» Tasks to complete:
**1)** In the excerpt on privacy in phone and text communications, what device did the employee in Quon use?
**2)** For each statement below, say whether it agrees with the excerpt on privacy in phone and text communications, and quote the words that decide it. (a) The Quon Court ruled on whether Quon had a reasonable expectation of privacy in his text messages. (b) The dissent describes privacy as something held either completely or not at all. (c) The Quon Court found the search of the pager for work-related purposes reasonable.
** begin Source excerpt **
But even assuming, as I do not, that individuals “typically know” that a phone company monitors calls for internal reasons, it does not follow that they expect this information to be made available to the public in general or the government in particular. Privacy is not a discrete commodity, possessed absolutely or not at all. Those who disclose certain facts to a bank or phone company for a limited business purpose need not assume that this information will be released to other persons for other purposes.
Implicit in the concept of assumption of risk is some notion of choice.... [¶] nless a person is prepared to forgo use of what for many has become a personal or professional necessity, he cannot help but accept the risk of surveillance. It is idle to speak of “assuming” risks in contexts where, as a practical matter, individuals have no realistic alternative.

Smith, 442 U.S. at 749-50 (Marshall, J., dissenting) (footnote and citations omitted).

¶46 Although not directly addressing whether individuals retain a reasonable expectation of privacy in text *51messages sent to third parties, two recent United States Supreme Court cases suggest that the public has a reasonable expectation of privacy in cell phone and text message communications.

¶47 In Quon, the United States Supreme Court addressed an employee’s use of an employer-provided pager. 130 S. Ct. 2619. Although recognizing that the case touched “issues of farreaching significance” and discussed “employees’ privacy expectations vis-a-vis employer-provided technological equipment,” the Court declined to address whether Quon had a reasonable expectation of privacy in his text messages. Quon, 130 S. Ct. at 2624, 2630. Instead, the Quon Court held that even assuming Quon had a reasonable expectation of privacy, the search of text messages contained on his employer-owned pager for work-related purposes was reasonable. 130 S. Ct. at 2630-31. However, the Quon Court strongly suggested that outside the employee-employer context, the public would have a reasonable expectation of privacy in text message communications, noting:

Cell phone and text message communications are so pervasive that some persons may consider them to be essential means or necessary instruments for self-expression, even self-identification. That might strengthen the case for an expectation of privacy [in the employee-employer context]. On the other hand, the ubiquity of those devices has made them generally affordable, so one could counter that employees who need cell phones or similar devices for personal matters can purchase and pay for their own.

130 S. Ct. at 2630.
** end Source excerpt **
** begin Records supplied **
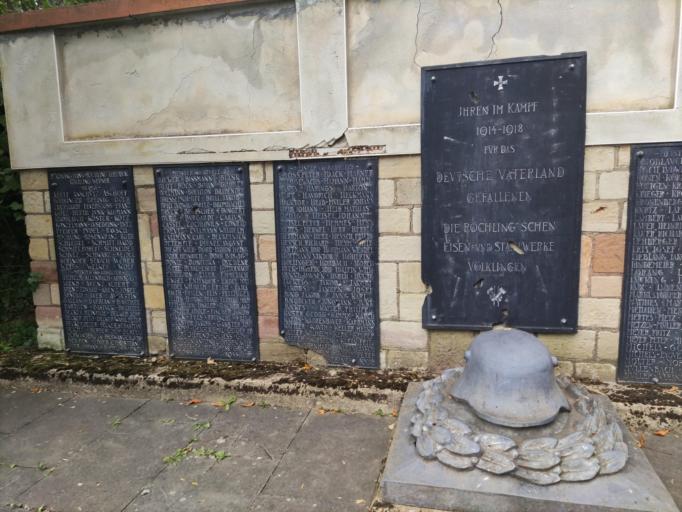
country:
** end Records supplied **
** begin Records supplied **
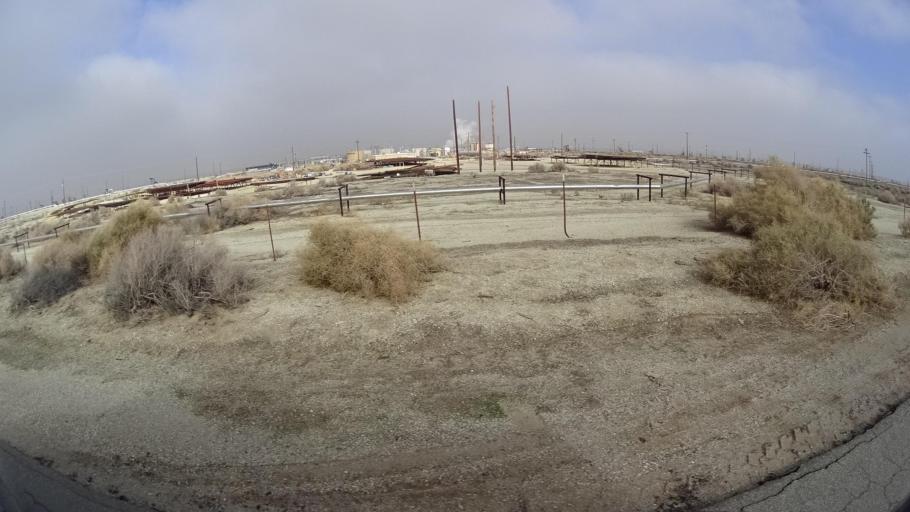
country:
** end Records supplied **
» Full answers:
**1)** An employer-provided pager.

**2)**
(a) No: "the Court declined to address whether Quon had a reasonable expectation of privacy in his text messages."
(b) No: "Privacy is not a discrete commodity, possessed absolutely or not at all."
(c) Yes: "the search of text messages contained on his employer-owned pager for work-related purposes was reasonable."